Dr. Marie Danforth, professor of anthropology, was recently named The University of Southern Mississippi’s “Teacher of the Year” by the Mississippi Humanities Council.
On Monday, Nov. 19 Danforth will present her award-winning research entitled, "La Fin Du Voyage: Bioarchaeology, History and the French Colonial Experience." The lecture will be held in the Liberal Arts Building’s Gonzales Auditorium (room 108) at 5 p.m.

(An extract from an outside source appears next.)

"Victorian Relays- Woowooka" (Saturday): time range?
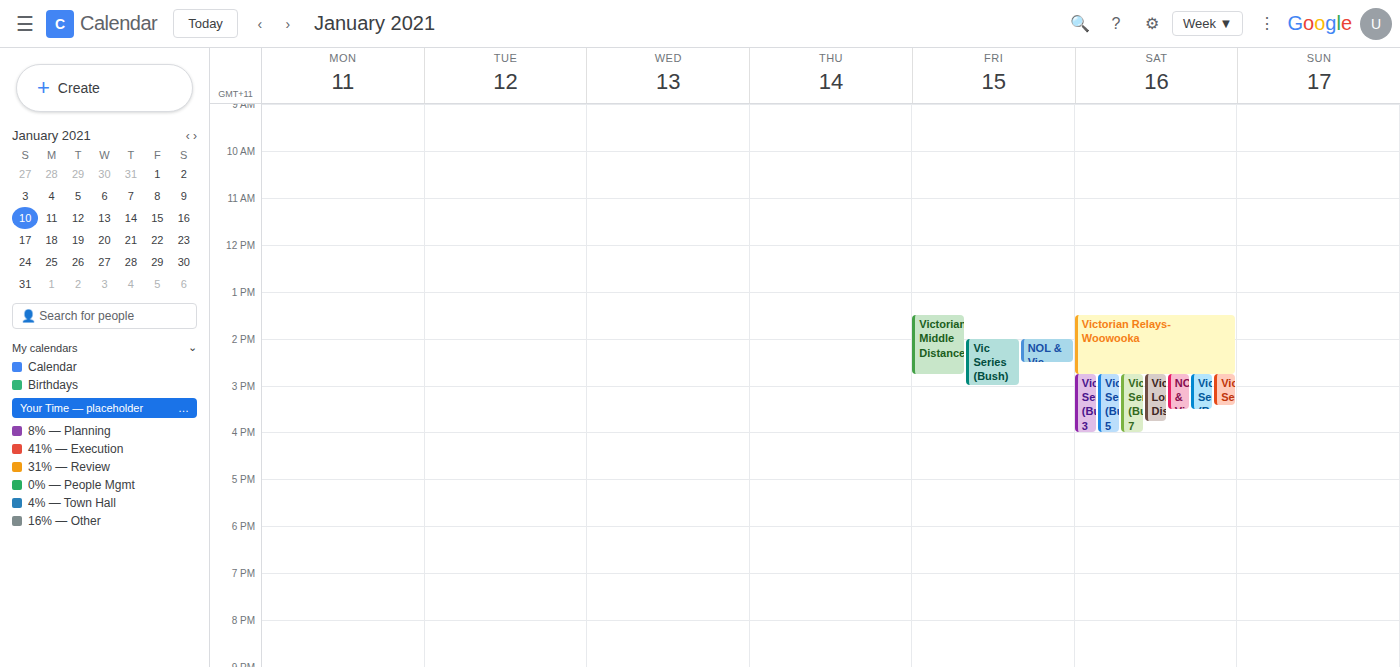
1:30 PM to 2:45 PM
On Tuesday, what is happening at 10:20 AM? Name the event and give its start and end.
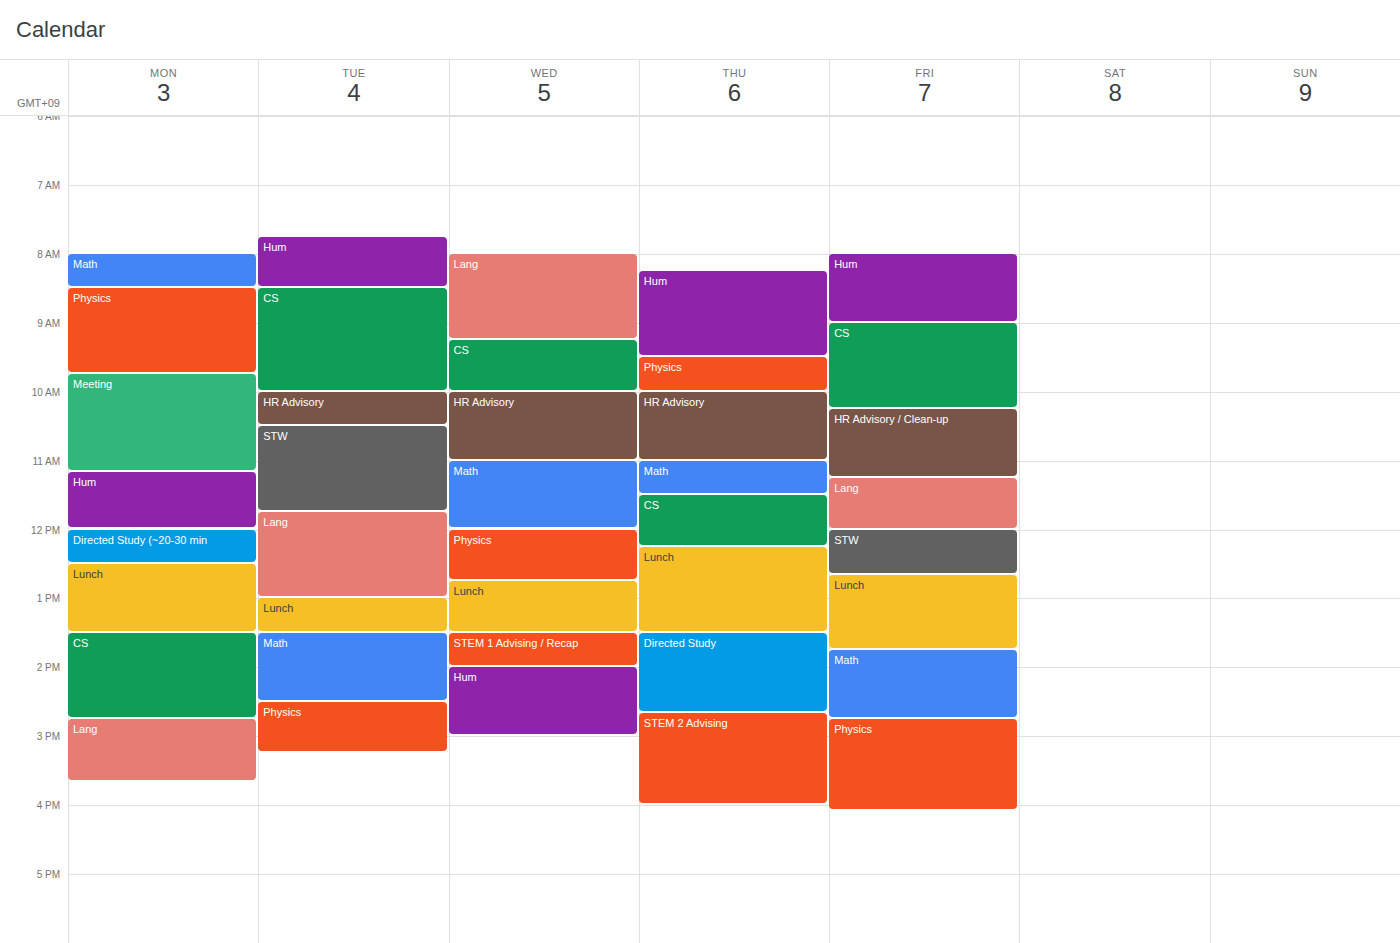
"HR Advisory", 10:00 AM to 10:30 AM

The Mississippi Humanities Council (MHC) is a private nonprofit corporation funded by Congress through the National Endowment for the Humanities. MHC sponsors, supports and conducts a wide range of programs designed to promote understanding of our cultural heritage, interpret our own experience, foster critical thinking, encourage reasonable public discourse, strengthen our sense of community, thus empowering Mississippi's people with a vision for the future.

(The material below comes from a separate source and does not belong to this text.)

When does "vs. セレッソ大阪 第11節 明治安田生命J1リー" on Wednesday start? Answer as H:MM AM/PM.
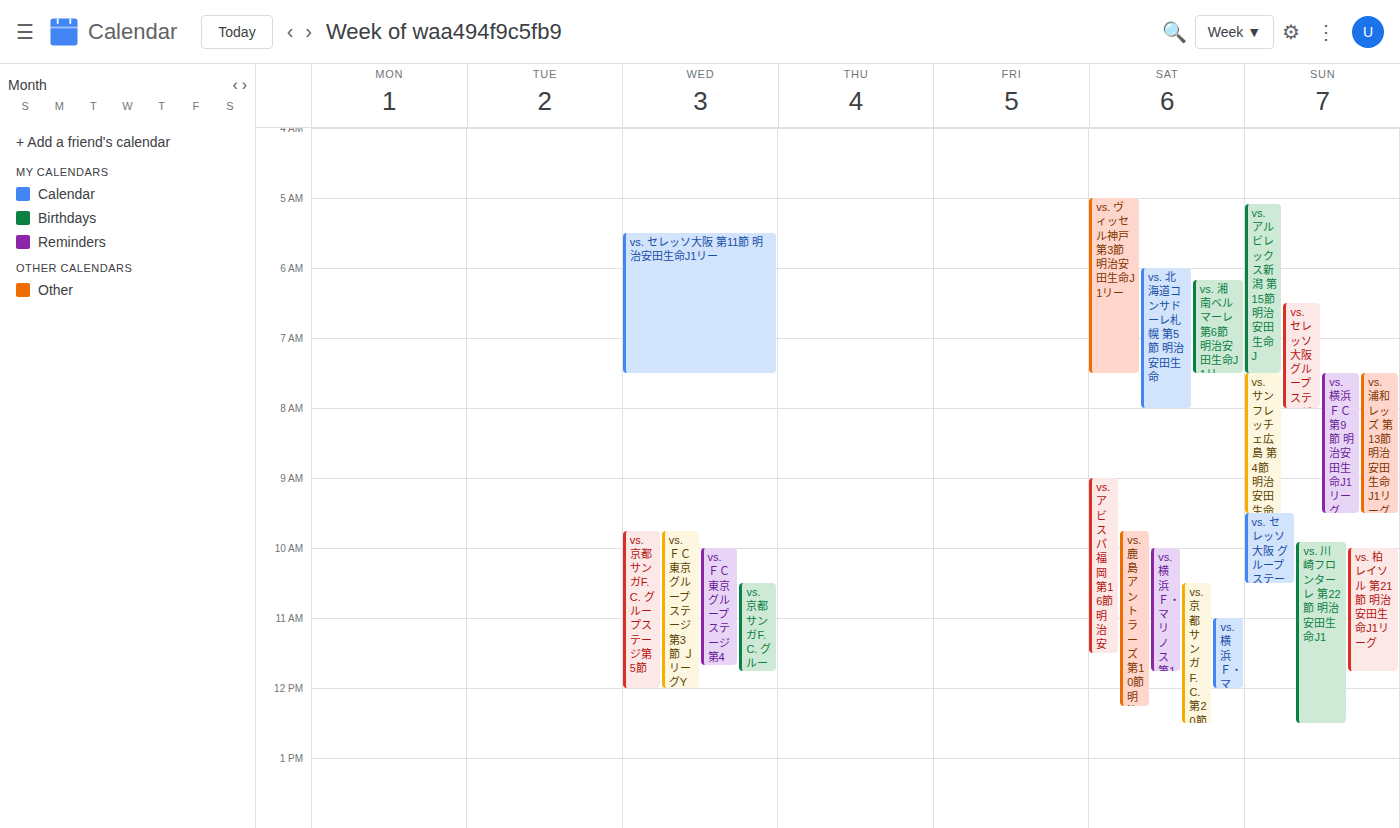
5:30 AM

As one of the country’s leading bioarchaeologists, Danforth will discuss her excavations of two 18thcentury sites. One of the sites, located in Biloxi, served as a staging area for immigrants brought to settle the Gulf Coast. The other, at Fort Michilimackinac in Michigan, reflected a more diverse population of French and Native American fur traders and soldiers.
“We are using information gained from the skeleton, which arguably provides an unbiased record of an individual's dietary, health and activity patterns, which can then be compared with what is described in the historic archives,” Danforth said.
A member of the Southern Miss faculty since 1987, Dr. Danforth was chosen for her ability to engage and challenge her students, whether in a large lecture hall or in one-on-one mentoring. Her students describe her as demanding, but caring and always happy to help them as they prepare for a world beyond their university education.
“We could not be more pleased for Dr. Danforth in being named Mississippi Humanities Council’s Teacher of the Year,” said Dr. Steven Moser, Dean of the College of Arts and Letters. “Her enthusiasm for developing the connections between the humanities and natural sciences for her students is unmatched and they credit Dr. Danforth for making these academically challenging courses interesting and exciting."
In addition to having her work recognized by the university with a reception, Dr. Danforth was awarded a $500 honorarium, and she will also be honored in March at a ceremony in Jackson alongside other award recipients from across the state.
Dr. Amy Miller, chair of the Department of Anthropology and Sociology, also praised Danforth’s achievements and contributions. “We’re very lucky to have Dr. Danforth at the university, and I invite and encourage members of the community to attend her lecture, which will be enlightening and entertaining.”